In the past, political movements in the colonies often used to be led by remote control from the metropolitan countries. Nostalgic for this situation, the left groups are very unhappy about a movement being led by the black people of Azania, and in conformity with their interests. The authentic leaders of the struggle like Sobukwe and Mothopeng are hushed up so that their names are scarcely known over here, and even Steve Biko, one of the great figures of the twentieth century is reduced to a harmless icon and depicted as a victim rather than a maker of history.
Liberal opinion could playa positive role in opposing some abuses, but the ’left’, instead of giving leadership and struggling against the short-comings of the bourgeoisie, in fact reinforces these weaknesses, and insists on imposing their own labels on the Azanian movement.
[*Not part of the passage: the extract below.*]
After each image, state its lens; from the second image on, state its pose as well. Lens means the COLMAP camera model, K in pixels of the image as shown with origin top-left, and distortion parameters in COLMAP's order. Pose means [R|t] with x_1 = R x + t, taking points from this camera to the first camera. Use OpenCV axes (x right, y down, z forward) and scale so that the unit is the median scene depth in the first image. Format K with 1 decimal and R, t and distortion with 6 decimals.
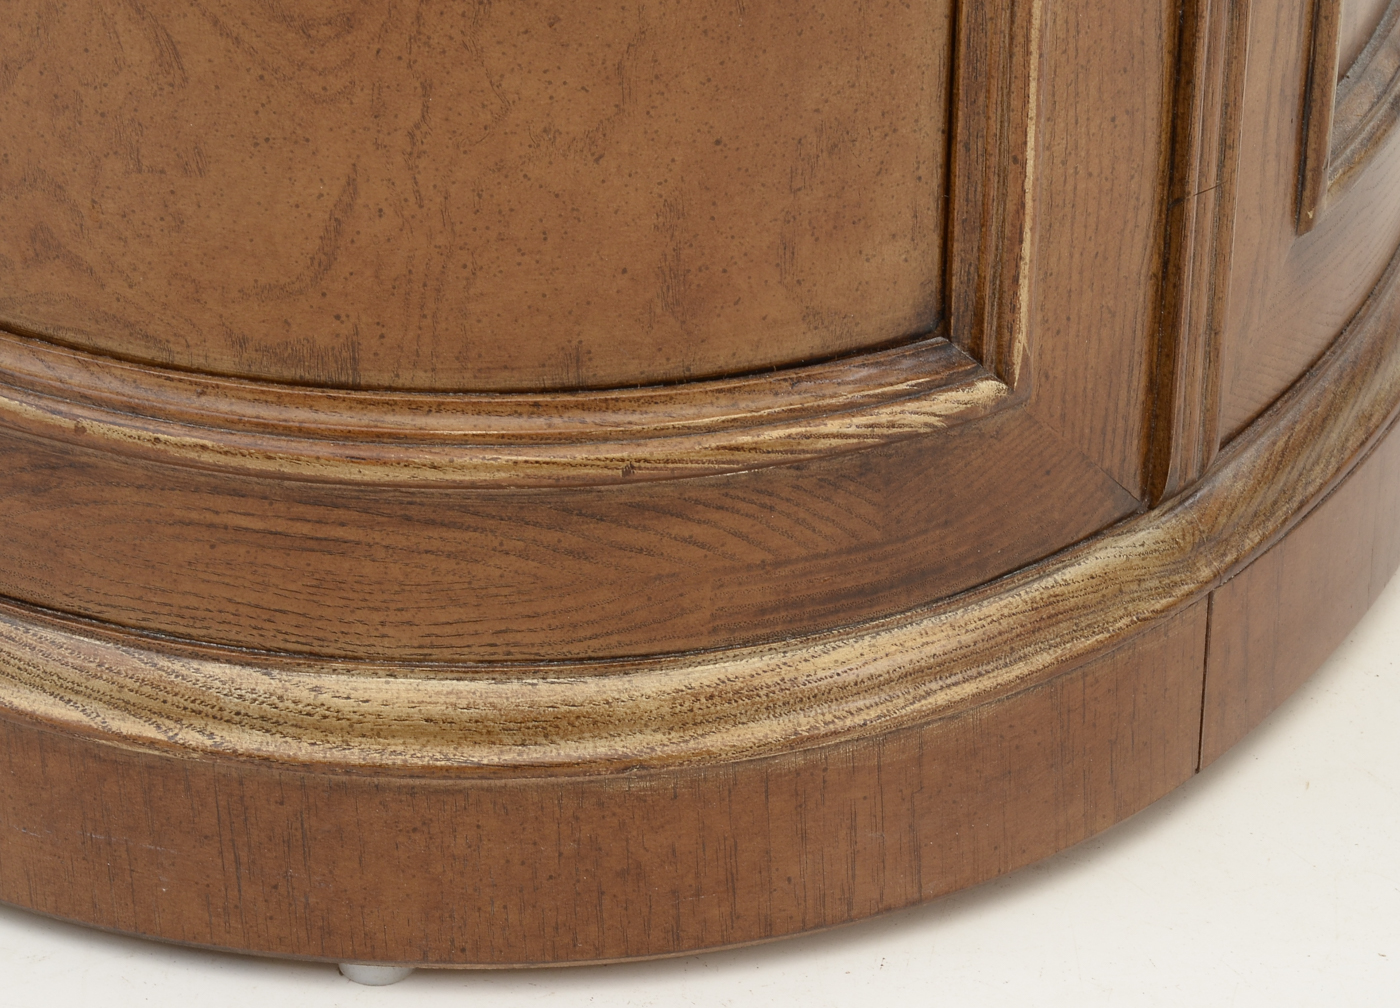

And this in turn creates conditions where the protest movement can be manipulated by those outside forces who also distrust and fear an authentic popular struggle, and whose opposition to western colonial dominance is mainly a reflection of their own great-power ambitions for southern Africa’s rich resources.
The height of this absurdity of this reversal of history, is well illustrated by what happened in London a year ago, when the PAC were prevented from speaking at a meeting on the anniversary of the Sharpeville protest which they themselves had initiated and led. What racist arrogance!
This attempt to distort the history of Sharpeville reflects an inherent colonialist need to appropriate or destroy African history. It is part and parcel of the same trend expressed in the attempts to deny the essentially African character of ancient Egyptian civilisation, to invent a mythical group of whites who built the monuments of Great Zimbabwe, or to pretend that southern Africa was empty when the settlers moved in.
But after all, history is stubborn. The best answer to the distortions can be found in the mass movement in Azania, through Soweto and up to the present. Africa’s history is living! This is a mighty force against racism, for the creation of a truly all-embracing revolutionary movement in which the oppressed peoples play the central creative role. A great storm is brewing, and those who side with the colonisers and express their ideology in a ’left’ form will end up being swept away by it.